The Brock University Faculty Association (BUFA) was obviously very concerned by this unprecedented development and began a transparency campaign, which, given what had been said about the Task Force, should not have been necessary.
In a briefing note from the president’s office, it was clearly stated that “the process must be open, transparent and collegial, and it must be informed by the perspectives of the faculty, staff and students, as well as by administrators”.
Despite the clarity of that statement, all meetings of the Task Force were closed to the Brock community. Albeit, a web site for the program was established, the task force has yet to post minutes from their meetings.
Obviously, this was a rather confounding move on the part of the Brock administration, and BUFA was not going to just let it happen.

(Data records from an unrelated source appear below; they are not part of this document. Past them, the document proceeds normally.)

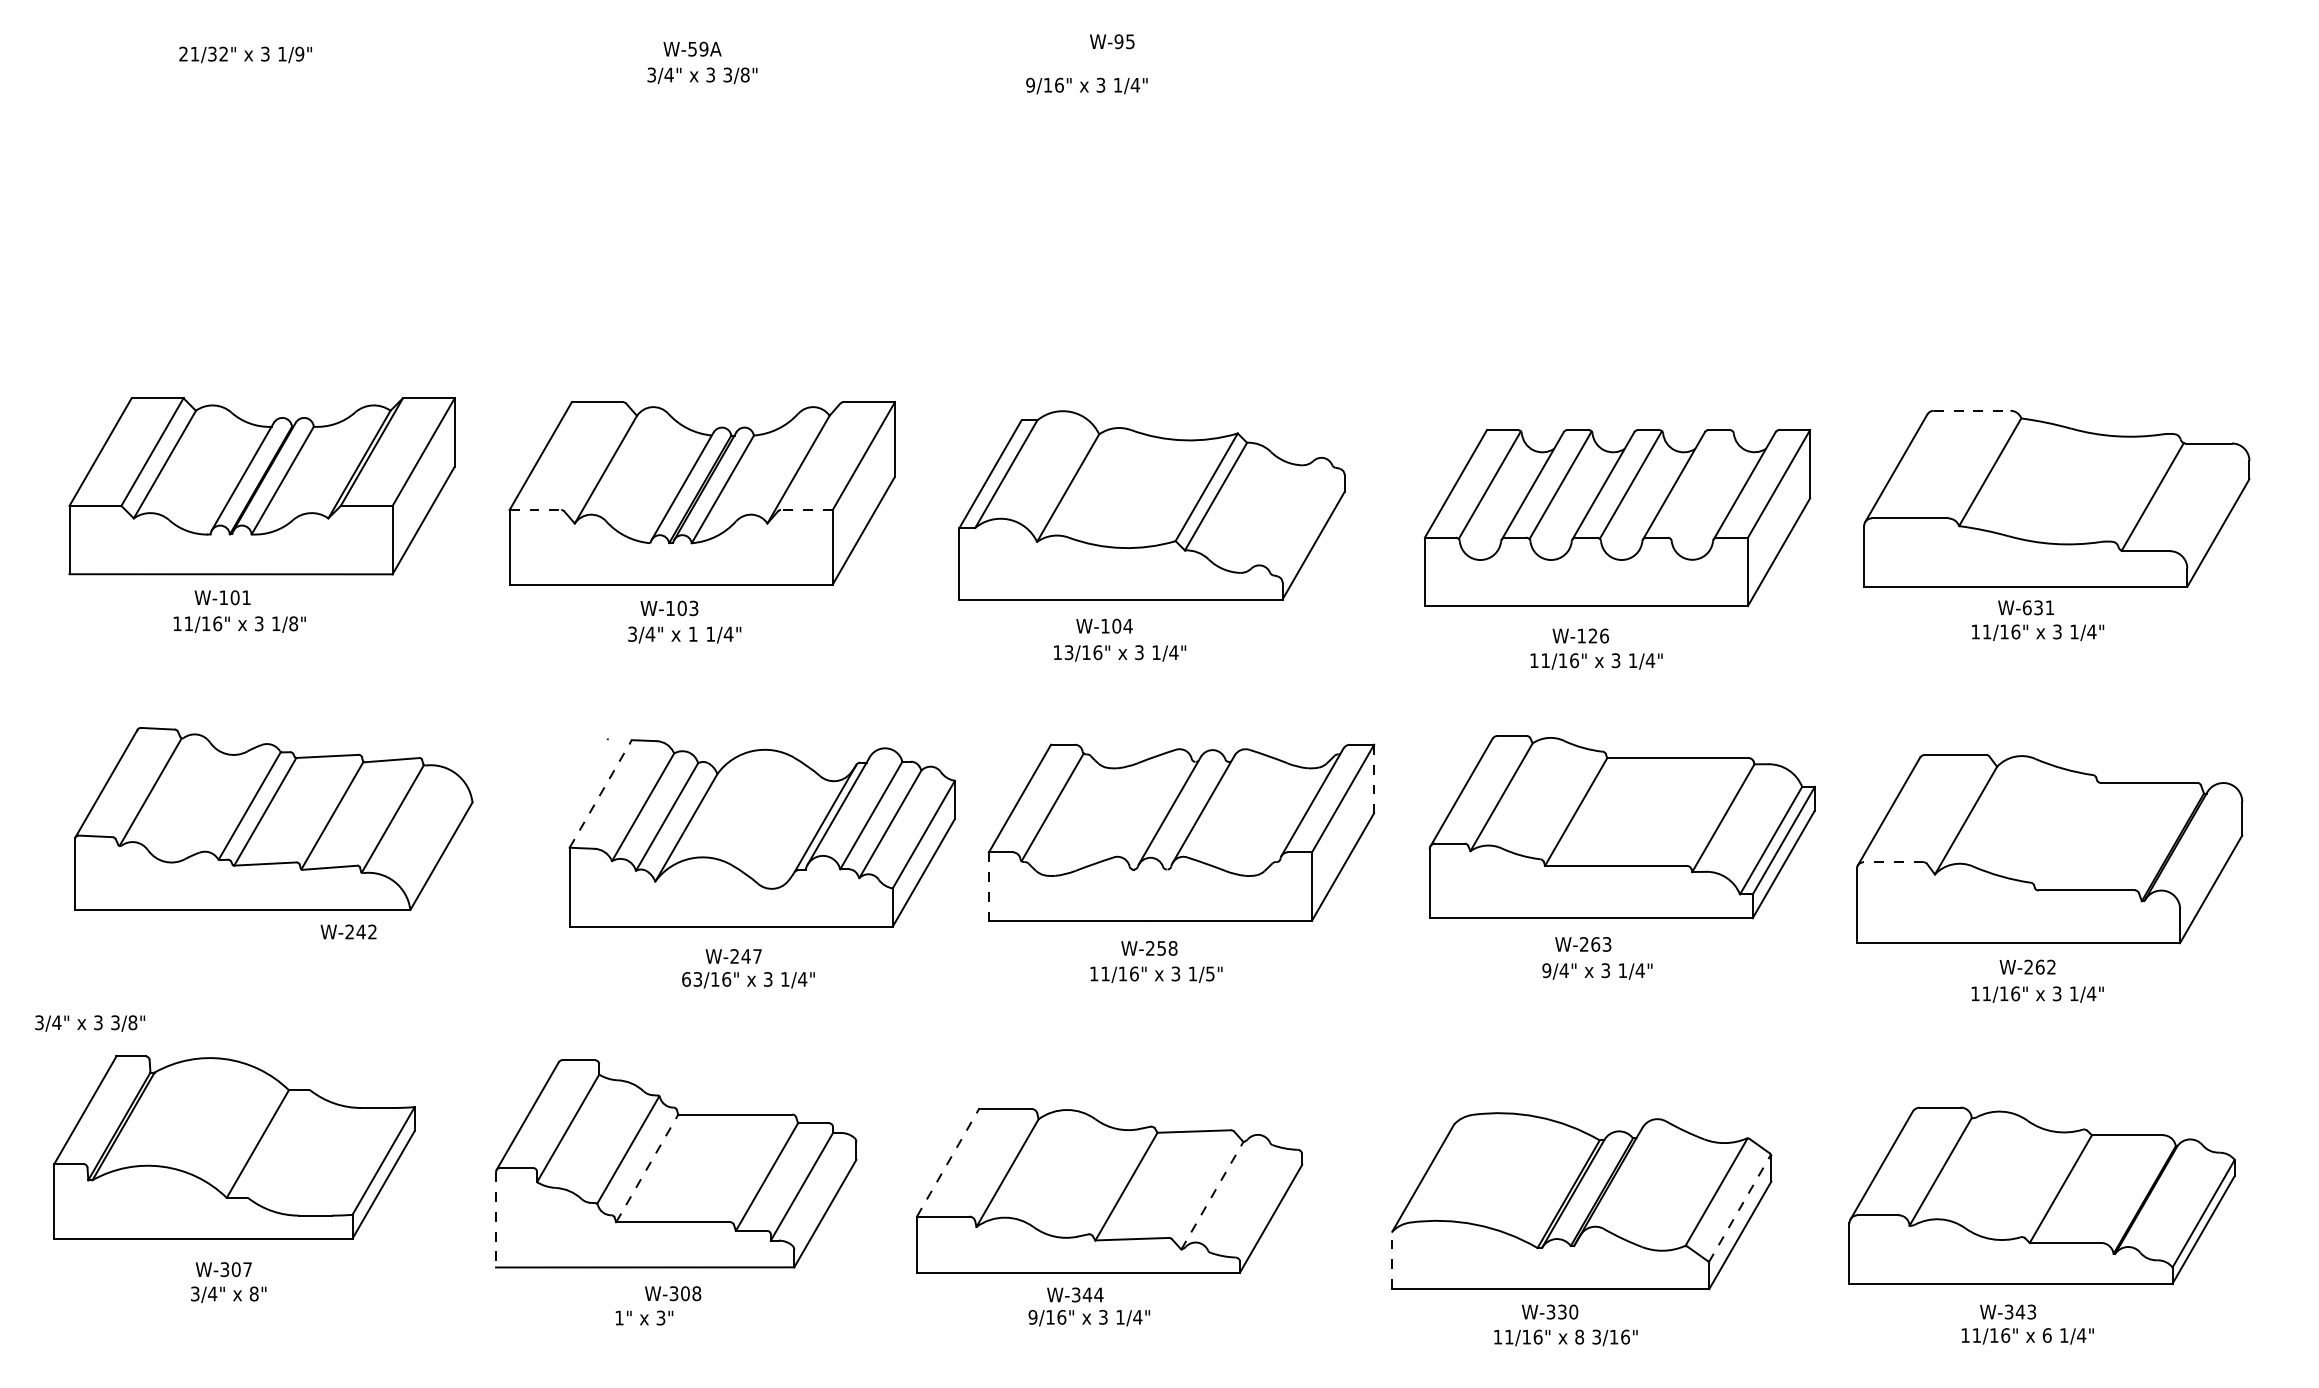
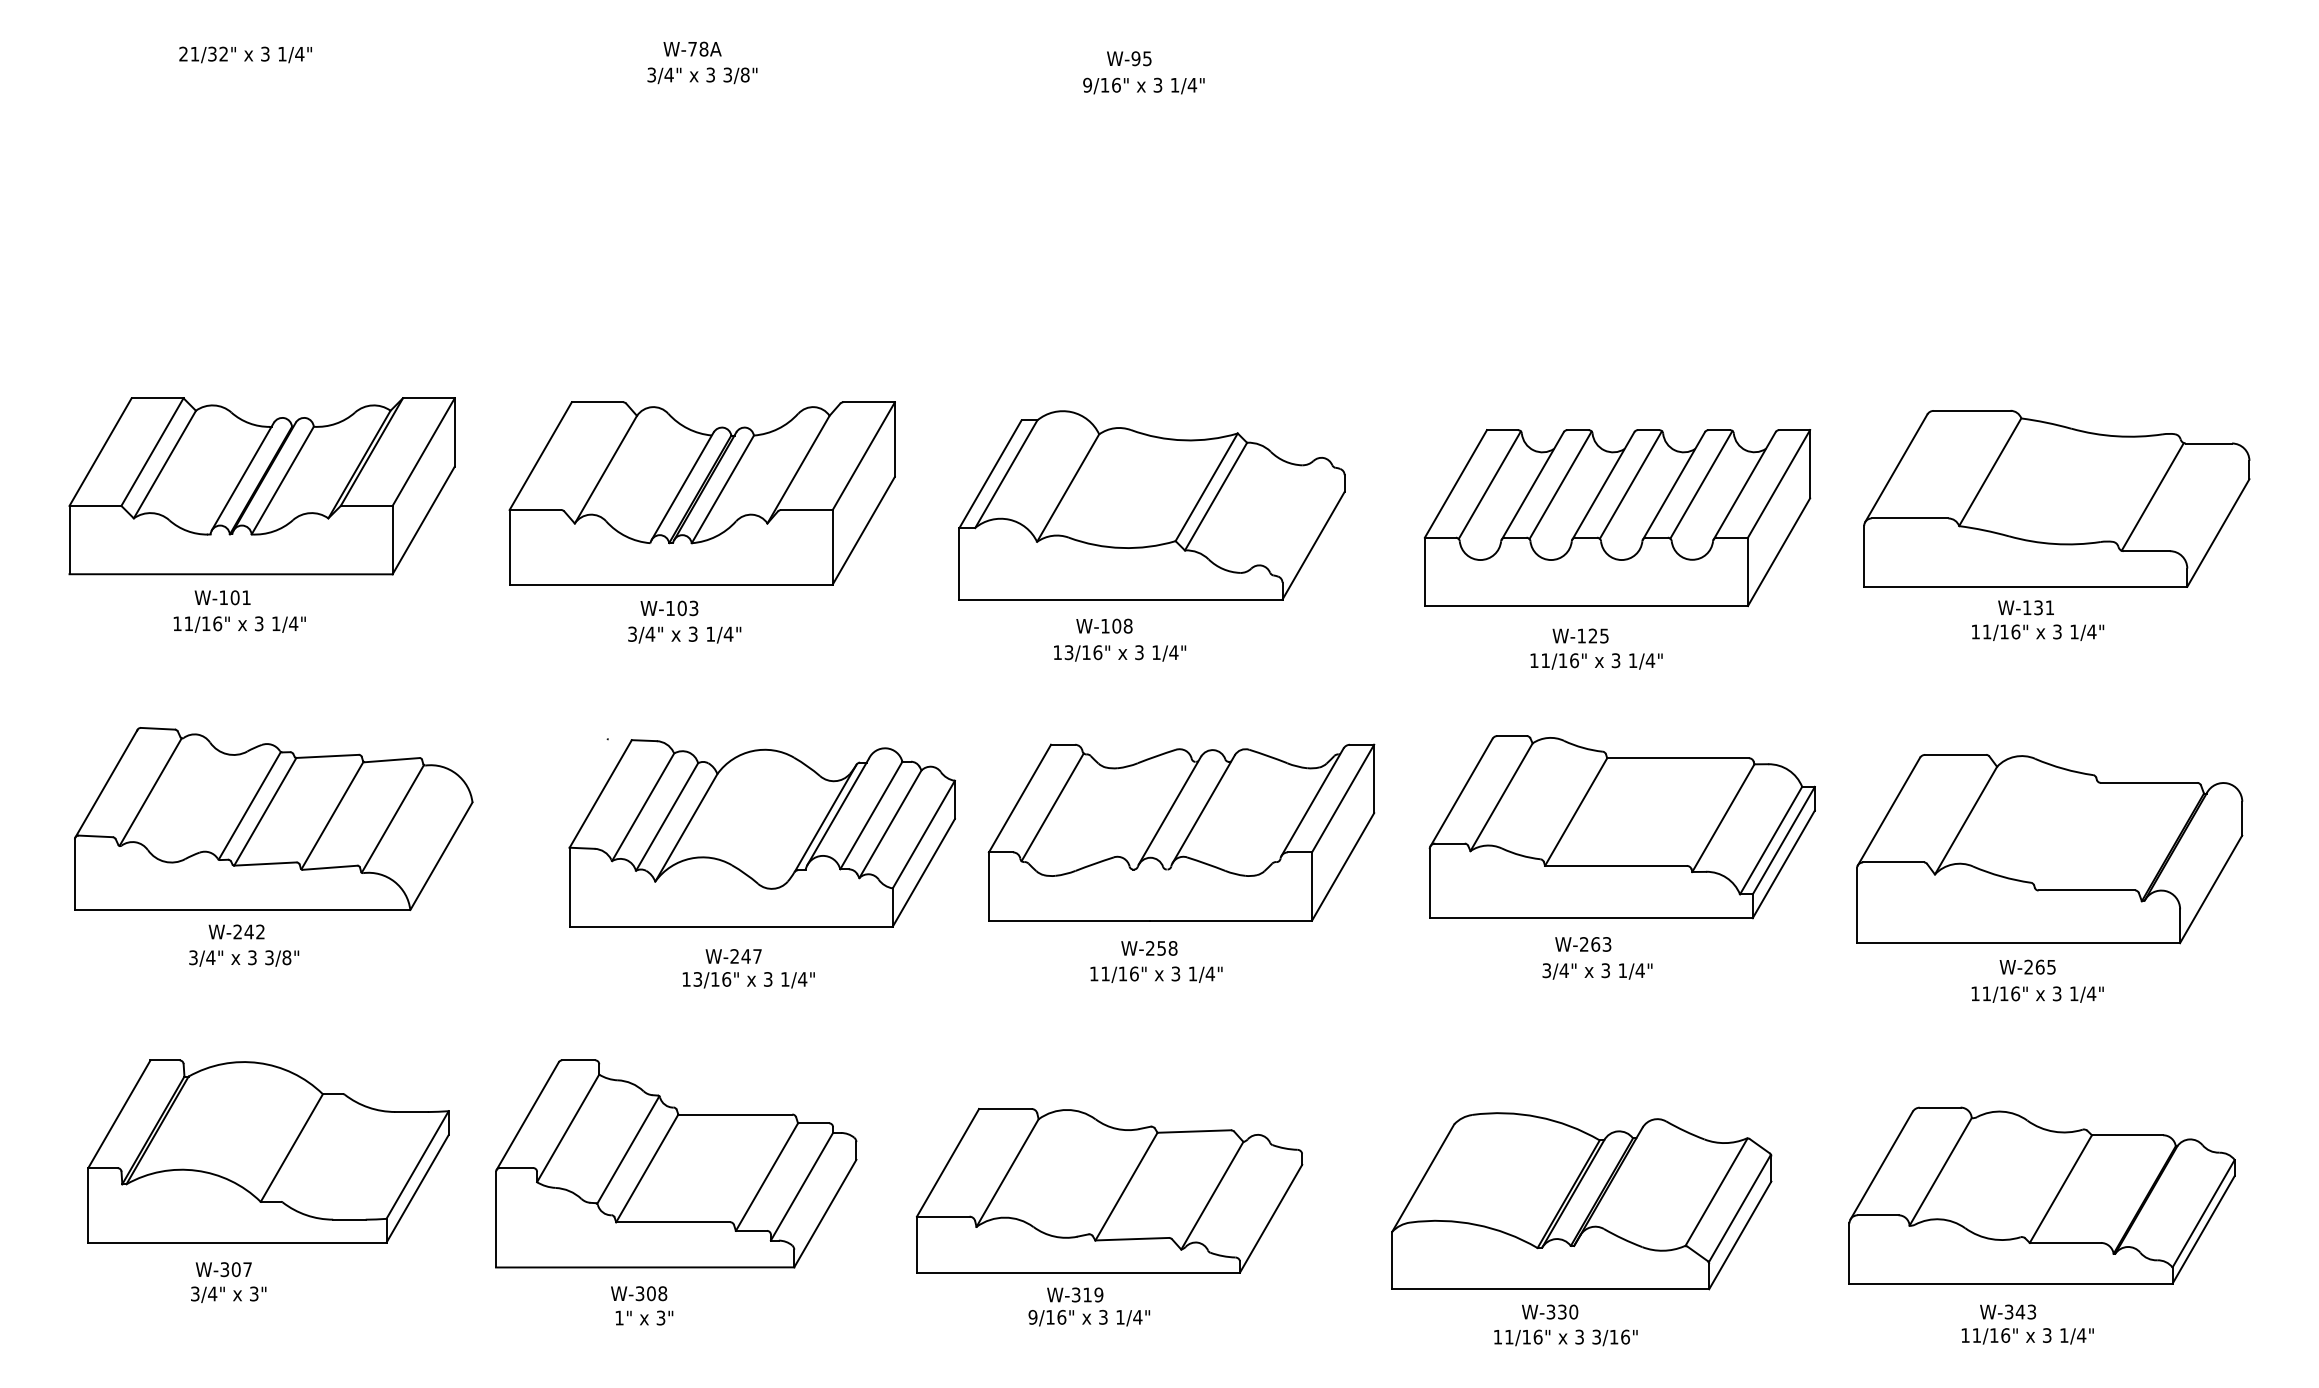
text at (1112, 41) position: (1112, 41) -> (1129, 58)
text at (698, 49): W-59A -> W-78A
text at (299, 53): 1/9" -> 1/4"
text at (1086, 85) position: (1086, 85) -> (1143, 85)
line at (1972, 410): dashed -> solid
line at (1701, 484): none -> present
line at (535, 510): dashed -> solid
line at (806, 510): dashed -> solid
text at (2026, 607): W-631 -> W-131
text at (293, 623): 1/8" -> 1/4"
text at (1127, 625): W-104 -> W-108
text at (692, 633): 1 -> 3
text at (1604, 635): W-126 -> W-125
line at (1374, 779): dashed -> solid
line at (601, 793): dashed -> solid
line at (1893, 862): dashed -> solid
line at (988, 887): dashed -> solid
text at (348, 931) position: (348, 931) -> (236, 931)
text at (2051, 966): W-262 -> W-265
text at (1546, 970): 9/4" -> 3/4"
text at (1210, 973): 1/5" -> 1/4"
text at (686, 979): 63/16" -> 13/16"
text at (90, 1023) position: (90, 1023) -> (244, 958)
part at (234, 1147) position: (234, 1147) -> (268, 1151)
line at (948, 1162): dashed -> solid
line at (647, 1167): dashed -> solid
line at (1212, 1195): dashed -> solid
line at (1740, 1208): dashed -> solid
line at (496, 1219): dashed -> solid
line at (1392, 1260): dashed -> solid
text at (253, 1293): 8" -> 3"
text at (673, 1293) position: (673, 1293) -> (639, 1293)
text at (1092, 1294): W-344 -> W-319
text at (2046, 1335): 6 -> 3
text at (1579, 1336): 8 -> 3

On Sept. 4, the Senate Governance Committee (SGC) passed two motions relating to the Task Force, which were based primarily around the Senate’s responsibility — as stated in the Brock Act — to conduct all academic review.
At the senate meeting on Sept. 18, the two motions were passed. The first, “The Senate respectfully requests that the President direct the members of the President’s Special Task Force to stop their program review and prioritization of academic programs”; and the second, “The Senate respectfully requests that the President refer any matters concerning the review and/or prioritization of academic programs to Senate for timely consideration, decision and conduct”.
After a few days, the President responded positively, stating that the review would be left to the Senate. At their meeting on Sept. 25, the Senate decided to undertake the review, and is now in the process of forming a subcommittee develop plans for a Senate Program Review Committee. This will include a draft mandate, Committee formation and consultation process.
We can only hope that the new Senate subcommittee responsible for the review will proceed a little more “by the book”.